Back in Benin, the rainy season has rolled around again.  I saw some spectacular lightning as I was walking home from school the other day.  “Wow – that looks dangerous,” I said to my landlady’s youngest daughter, who was walking with me.  “Oh, don’t worry,” she replied, “lightning only strikes bad people who plot against their neighbors.”  Since I’m not Beninese, I figured the Voodoo god of lightning and thunder might make an exception for me, so I hurried home anyway.  I’ve taught my students to sing “Rain, rain, go away,” and I figure the next song on the list will be “Singing in the rain.”

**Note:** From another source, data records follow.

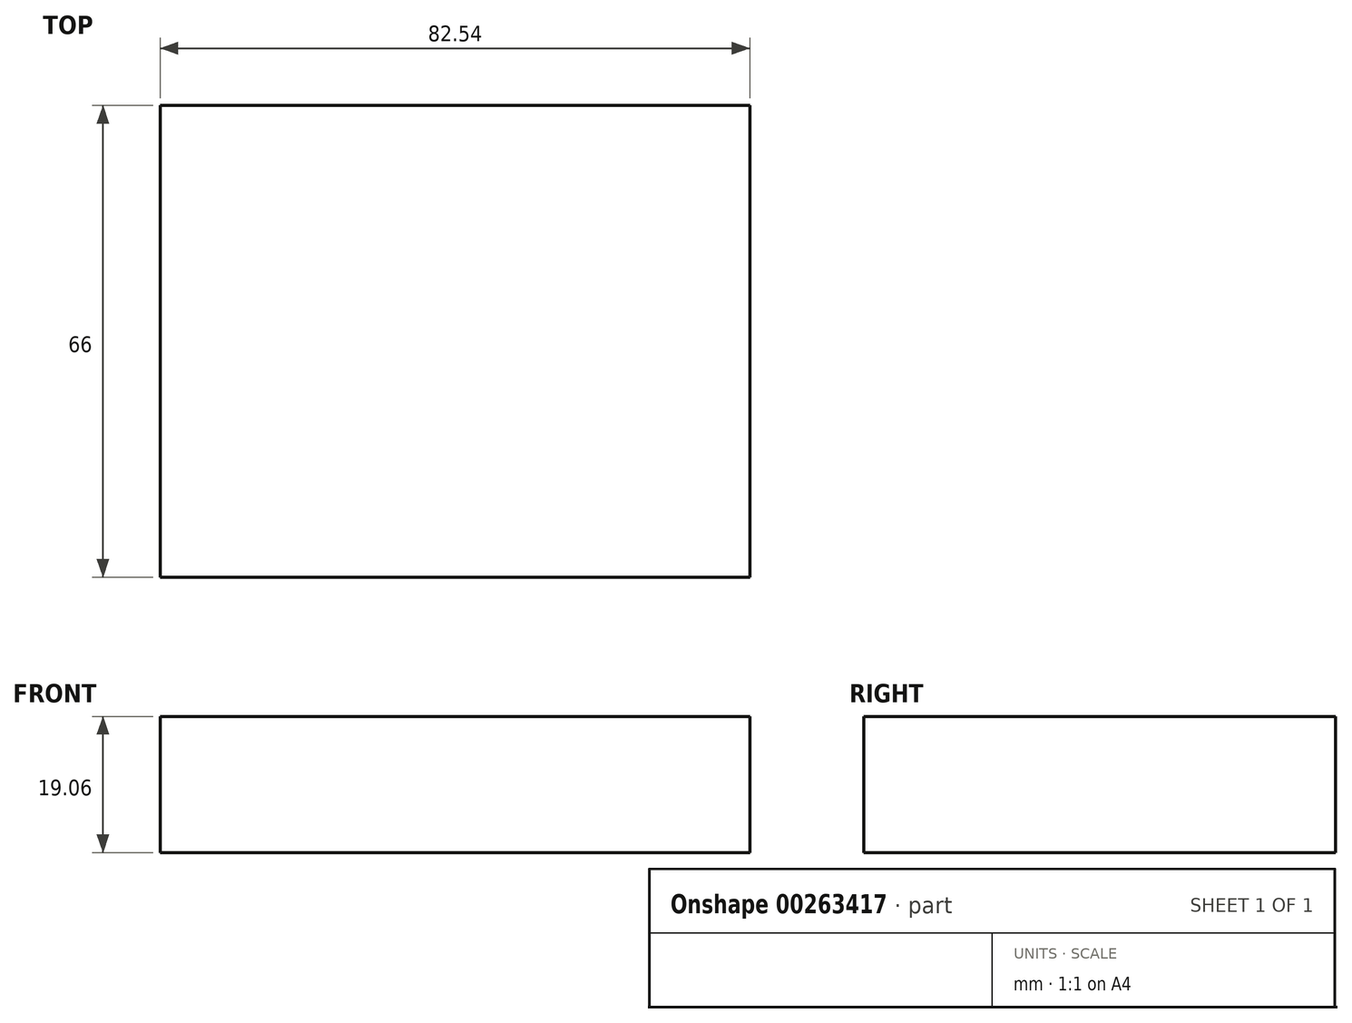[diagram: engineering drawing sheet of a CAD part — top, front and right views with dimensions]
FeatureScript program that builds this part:
annotation { "Feature Type Name" : "Feature", "Feature Type Description" : "" }
export const myFeature = defineFeature(function(context is Context, id is Id, definition is map)
    precondition{}
    {
        {
            var Q0;
            Q0=qCreatedBy(makeId("Front.planeOp"),FACE);
            var sketch = newSketch(context, id + "F0", { "sketchPlane" : qUnion([Q0])});
            skLineSegment(sketch, "E0.bottom", {"start": v(-41.28, 9.52) * mm, "end": v(41.27, 9.53) * mm});
            skLineSegment(sketch, "E0.top", {"start": v(-41.27, -9.53) * mm, "end": v(41.28, -9.53) * mm});
            skLineSegment(sketch, "E0.left", {"start": v(-41.27, 9.52) * mm, "end": v(-41.27, -9.53) * mm});
            skLineSegment(sketch, "E0.right", {"start": v(41.27, 9.53) * mm, "end": v(41.28, -9.52) * mm});
            skPoint(sketch, "E0.middle", {"position": v(0, 0) * mm});
            skLineSegment(sketch, "E1.bottom", {"start": v(60.32, 38.1) * mm, "end": v(111.12, 38.1) * mm});
            skLineSegment(sketch, "E1.top", {"start": v(60.32, 66.68) * mm, "end": v(111.12, 66.68) * mm});
            skLineSegment(sketch, "E1.left", {"start": v(60.32, 38.1) * mm, "end": v(60.32, 66.68) * mm});
            skLineSegment(sketch, "E1.right", {"start": v(111.12, 38.1) * mm, "end": v(111.12, 66.68) * mm});
            skPoint(sketch, "E1.middle", {"position": v(85.72, 52.39) * mm});
            skLineSegment(sketch, "E2", {"start": v(41.27, 9.53) * mm, "end": v(41.27, 28.67) * mm});
            skArc(sketch, "E3", {"start": v(41.27, 28.67) * mm, "mid": v(45.92, 39.9) * mm, "end": v(57.15, 44.54) * mm});
            skLineSegment(sketch, "E4", {"start": v(57.15, 44.54) * mm, "end": v(103.38, 44.54) * mm});
            skArc(sketch, "E5.0", {"start": v(22.22, 28.67) * mm, "mid": v(27.75, 47.52) * mm, "end": v(42.57, 60.4) * mm});
            skLineSegment(sketch, "E5.1", {"start": v(22.22, 9.53) * mm, "end": v(22.22, 28.67) * mm});
            skLineSegment(sketch, "E6", {"start": v(103.38, 38.1) * mm, "end": v(103.38, 66.68) * mm});
            skLineSegment(sketch, "E7", {"start": v(42.57, 60.4) * mm, "end": v(103.38, 60.4) * mm});
            skFitSpline(sketch, "E8", {"points": [v(-41.28, 9.52) * mm, v(42.57, 60.4) * mm], "startDerivative": vector(94.82, 72.69) * mm, "endDerivative": vector(120.93, -1) * mm});
            skSolve(sketch);
        }
        {
            var Q0;
            Q0=makeQuery(id+"F0.imprint","IMPRINT",FACE,{"disambiguationData":[TD([[makeQuery(id+"F0.imprint","IMPRINT",EDGE,{"derivedFrom":sQuery(id+"F0.wireOp",EDGE,"E0.top")}),1.0]])]});
            extrude(context, id + "F1", {"entities" : qUnion([Q0]), "depth" : 66 * mm});
        }
    });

…Speaking of which, the Beninese English teachers at my school hardly know any English children’s songs, so they’ve asked me to teach them some to pass on to their students.  We spent a good portion of our last department meeting singing and dancing to “Head, shoulders, knees, and toes” and the “Hokey pokey.”

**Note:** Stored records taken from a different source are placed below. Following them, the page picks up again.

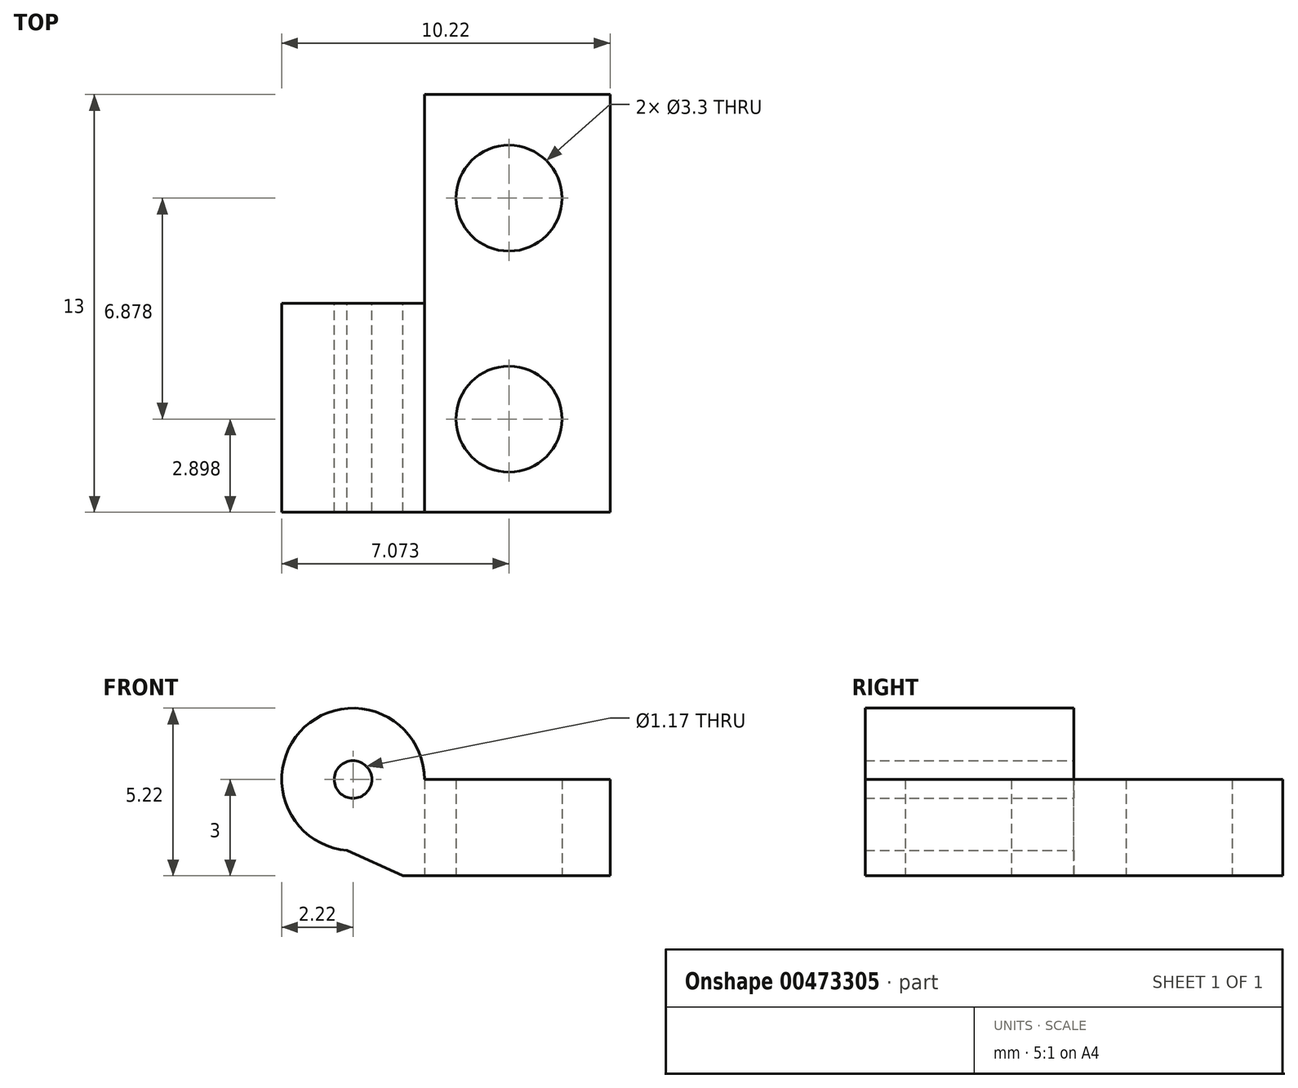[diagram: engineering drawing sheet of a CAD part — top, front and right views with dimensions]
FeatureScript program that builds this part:
annotation { "Feature Type Name" : "Feature", "Feature Type Description" : "" }
export const myFeature = defineFeature(function(context is Context, id is Id, definition is map)
    precondition{}
    {
        {
            var Q0;
            Q0=qCreatedBy(makeId("Top.planeOp"),FACE);
            var sketch = newSketch(context, id + "F0", { "sketchPlane" : qUnion([Q0])});
            skLineSegment(sketch, "E0.bottom", {"start": v(0, 0) * mm, "end": v(16, 0) * mm});
            skLineSegment(sketch, "E0.top", {"start": v(0, 13) * mm, "end": v(16, 13) * mm});
            skLineSegment(sketch, "E0.left", {"start": v(0, 0) * mm, "end": v(0, 13) * mm});
            skLineSegment(sketch, "E0.right", {"start": v(16, 0) * mm, "end": v(16, 13) * mm});
            skCircle(sketch, "E1", {"center": v(3.12, 9.78) * mm, "radius": 1.65 * mm});
            skCircle(sketch, "E2", {"center": v(12.85, 9.78) * mm, "radius": 1.65 * mm});
            skCircle(sketch, "E3", {"center": v(3.12, 2.9) * mm, "radius": 1.65 * mm});
            skCircle(sketch, "E4", {"center": v(12.85, 2.9) * mm, "radius": 1.65 * mm});
            skSolve(sketch);
        }
        {
            var Q0;
            Q0=qSketchRegion(id+"F0",true);
            extrude(context, id + "F1", {"entities" : qUnion([Q0]), "depth" : 3 * mm, "offsetDistance" : 25 * mm});
        }
        {
            var Q0;
            Q0=makeQuery(id+"F1.opExtrude","SWEPT_FACE",FACE,{"disambiguationData":[OSD([sQuery(id+"F0.wireOp",EDGE,"E0.top")])]});
            var sketch = newSketch(context, id + "F2", { "sketchPlane" : qUnion([Q0])});
            skCircle(sketch, "E5", {"center": v(-8, 3) * mm, "radius": 2.22 * mm});
            skSolve(sketch);
        }
        {
            var Q0;
            Q0=qSketchRegion(id+"F2",true);
            var Q1;
            Q1=makeQuery(id+"F1.opExtrude","SWEPT_FACE",FACE,{"disambiguationData":[OSD([sQuery(id+"F0.wireOp",EDGE,"E0.bottom")])]});
            extrude(context, id + "F3", {"entities" : qUnion([Q0]), "operationType" : NewBodyOperationType.ADD, "endBound" : BoundingType.UP_TO_SURFACE, "oppositeDirection" : true, "depth" : 25 * mm, "endBoundEntityFace" : qUnion([Q1]), "offsetDistance" : 25 * mm});
        }
        {
            var Q0;
            Q0=makeQuery(id+"F3.boolean.opBoolean","MERGE",FACE,{"derivedFrom":[makeQuery(id+"F1.opExtrude","SWEPT_FACE",FACE,{"disambiguationData":[OSD([sQuery(id+"F0.wireOp",EDGE,"E0.top")])]}),makeQuery(id+"F3.opExtrude","CAP_FACE",FACE,{"disambiguationData":[OSD([sQuery(id+"F2.wireOp",EDGE,"E5")])],"isStart":true})]});
            var sketch = newSketch(context, id + "F4", { "sketchPlane" : qUnion([Q0])});
            skCircle(sketch, "E6", {"center": v(-8, 3) * mm, "radius": 0.58 * mm});
            skLineSegment(sketch, "E7", {"start": v(-9.55, 0) * mm, "end": v(-8, 0.9) * mm});
            skLineSegment(sketch, "E8", {"start": v(-8, 0.9) * mm, "end": v(-6.45, 0) * mm});
            skLineSegment(sketch, "E9", {"start": v(-9.55, 0) * mm, "end": v(-6.45, 0) * mm});
            skSolve(sketch);
        }
        {
            var Q0;
            Q0=qSketchRegion(id+"F4",true);
            extrude(context, id + "F5", {"entities" : qUnion([Q0]), "operationType" : NewBodyOperationType.REMOVE, "oppositeDirection" : true, "depth" : 25 * mm, "offsetDistance" : 25 * mm});
        }
        {
            var Q0;
            Q0=makeQuery(id+"F3.boolean.opBoolean","MERGE",FACE,{"derivedFrom":[makeQuery(id+"F1.opExtrude","SWEPT_FACE",FACE,{"disambiguationData":[OSD([sQuery(id+"F0.wireOp",EDGE,"E0.top")])]}),makeQuery(id+"F3.opExtrude","CAP_FACE",FACE,{"disambiguationData":[OSD([sQuery(id+"F2.wireOp",EDGE,"E5")])],"isStart":true})]});
            var sketch = newSketch(context, id + "F6", { "sketchPlane" : qUnion([Q0])});
            skArc(sketch, "E10", {"start": v(-8.19, 0.79) * mm, "mid": v(-6.5, 1.37) * mm, "end": v(-5.78, 3) * mm});
            skLineSegment(sketch, "E11", {"start": v(-9.55, 0) * mm, "end": v(-8.19, 0.79) * mm});
            skLineSegment(sketch, "E12", {"start": v(-5.78, 3) * mm, "end": v(0, 3) * mm});
            skLineSegment(sketch, "E13", {"start": v(0, 3) * mm, "end": v(0, -1.07) * mm});
            skLineSegment(sketch, "E14", {"start": v(0, -1.07) * mm, "end": v(-9.55, 0) * mm});
            skSolve(sketch);
        }
        {
            var Q0;
            Q0=qSketchRegion(id+"F6",true);
            extrude(context, id + "F7", {"entities" : qUnion([Q0]), "operationType" : NewBodyOperationType.REMOVE, "oppositeDirection" : true, "depth" : 25 * mm, "offsetDistance" : 25 * mm});
        }
        {
            var Q0;
            Q0=makeQuery(id+"F3.boolean.opBoolean","MERGE",FACE,{"derivedFrom":[makeQuery(id+"F1.opExtrude","SWEPT_FACE",FACE,{"disambiguationData":[OSD([sQuery(id+"F0.wireOp",EDGE,"E0.top")])]}),makeQuery(id+"F3.opExtrude","CAP_FACE",FACE,{"disambiguationData":[OSD([sQuery(id+"F2.wireOp",EDGE,"E5")])],"isStart":true})]});
            var sketch = newSketch(context, id + "F8", { "sketchPlane" : qUnion([Q0])});
            skLineSegment(sketch, "E15", {"start": v(-9.55, 0) * mm, "end": v(-7.81, 0.79) * mm});
            skLineSegment(sketch, "E16", {"start": v(-7.81, 0.79) * mm, "end": v(-8, 0.9) * mm});
            skLineSegment(sketch, "E17", {"start": v(-8, 0.9) * mm, "end": v(-9.55, 0) * mm});
            skSolve(sketch);
        }
        {
            var Q0;
            Q0=qSketchRegion(id+"F8",true);
            var Q1;
            {var subQ0=sQuery(id+"F0.wireOp",EDGE,"E0.bottom");Q1=makeQuery(id+"F3.boolean.opBoolean","MERGE",FACE,{"derivedFrom":[makeQuery(id+"F1.opExtrude","SWEPT_FACE",FACE,{"disambiguationData":[OSD([subQ0])]}),makeQuery(id+"F3.opExtrude","CAP_FACE",FACE,{"disambiguationData":[OSD([subQ0])],"isStart":false})]});}
            extrude(context, id + "F9", {"entities" : qUnion([Q0]), "operationType" : NewBodyOperationType.ADD, "endBound" : BoundingType.UP_TO_SURFACE, "oppositeDirection" : true, "depth" : 25 * mm, "endBoundEntityFace" : qUnion([Q1]), "offsetDistance" : 25 * mm});
        }
        {
            var Q0;
            {var subQ0=sQuery(id+"F0.wireOp",EDGE,"E2");var subQ1=sQuery(id+"F0.wireOp",EDGE,"E0.top");var subQ3=sQuery(id+"F0.wireOp",EDGE,"E0.right");var subQ4=sQuery(id+"F0.wireOp",EDGE,"E0.bottom");var subQ5=sQuery(id+"F0.wireOp",EDGE,"E4");Q0=makeQuery(id+"F3.boolean.opBoolean","SPLIT",FACE,{"disambiguationData":[TD([makeQuery(id+"F1.opExtrude","SWEPT_FACE",FACE,{"disambiguationData":[OSD([subQ3])]})])],"derivedFrom":makeQuery(id+"F1.opExtrude","CAP_FACE",FACE,{"disambiguationData":[OSD([subQ4,subQ1,sQuery(id+"F0.wireOp",EDGE,"E0.left"),subQ3,sQuery(id+"F0.wireOp",EDGE,"E1"),subQ0,sQuery(id+"F0.wireOp",EDGE,"E3"),subQ5])],"isStart":false})});}
            var sketch = newSketch(context, id + "F10", { "sketchPlane" : qUnion([Q0])});
            skLineSegment(sketch, "E18.bottom", {"start": v(10.22, 6.5) * mm, "end": v(2.43, 6.5) * mm});
            skLineSegment(sketch, "E18.top", {"start": v(10.22, 15.15) * mm, "end": v(2.43, 15.15) * mm});
            skLineSegment(sketch, "E18.left", {"start": v(10.22, 6.5) * mm, "end": v(10.22, 15.15) * mm});
            skLineSegment(sketch, "E18.right", {"start": v(2.43, 6.5) * mm, "end": v(2.43, 15.15) * mm});
            skSolve(sketch);
        }
        {
            var Q0;
            Q0=qSketchRegion(id+"F10",true);
            extrude(context, id + "F11", {"entities" : qUnion([Q0]), "operationType" : NewBodyOperationType.REMOVE, "oppositeDirection" : true, "depth" : 25 * mm, "offsetDistance" : 25 * mm, "hasSecondDirection" : true, "secondDirectionOppositeDirection" : false, "secondDirectionDepth" : 25 * mm});
        }
    });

I was a tourist in Benin yesterday for almost the first time in a while when I went to the Cotonou Artisans’ Center to buy Beninese souvenirs to give to M. when I see him in Paris.  Despite Benin’s boring lack of war and other crises over the past 15 years, tourism is really minimal in this country.  Most out-of-country visitors are French, though there’s a decent number of Germans, Spaniards, Americans, and Brits.  There’s also a small but growing group of Japanese volunteers in the southern part of the country.  The Lebanese have a strong presence in business in Cotonou, the commercial capital, where they own many of the supermarkets and restaurants.

For that reason, when you come to Benin, you really don’t see the concessions to tourists that you find in – say – Burkina Faso.  Only a handful of places in Benin that I know of sell West African artwork to well-off Beninese and foreign visitors, and the Artisans’ Center is the biggest and most touristy of those.

Everything there is also wildly overpriced.  After every bargaining session that I had yesterday afternoon, the seller invariably pulled me into their little stall and said in a pained whisper that I needed to keep quiet about the price he/she had given me – otherwise they’d be put out of business.  I’m sure they still overcharged me, though. 

The art at the Center came from all over West Africa, with wood carvings, cloth wall hangings, brass sculptures, silver jewelry, worked leather, and even small statuettes carved from wild boar tusks.  They’re mostly well-made, but the designs are generally copied over and over again, so if you want to find a unique piece, you’re in for a long search.  In that sense then, the art is tailored for a touristy audience, but it was still funny for me to see how they’re a long way from completely adapting to the expectations of foreign visitors.  Alongside the traditional-looking masks and leather bags, you can find small wood carvings of Beninese people reading books, riding on motorcycles, and even using computers.  Near the middle of my trip, I even ran across a painted statuette of a white tourist in a safari hat with a camera around his neck.

After the trip to the art market, I hit up a used-clothing market to buy a few items for my trip to winter-weather Paris.  The used-clothing markets in Benin are called “dead yovo markets” by the PCVs since it seems like every piece of clothing ever donated to Goodwill in the U.S. ends up over here.  Yesterday, I saw a used bridal gown hanging next to a canary-yellow t-shirt with a picture of David Hasselhoff running out of the waves and a caption that said “If it’s not the Hoff….it’s the Scoff!”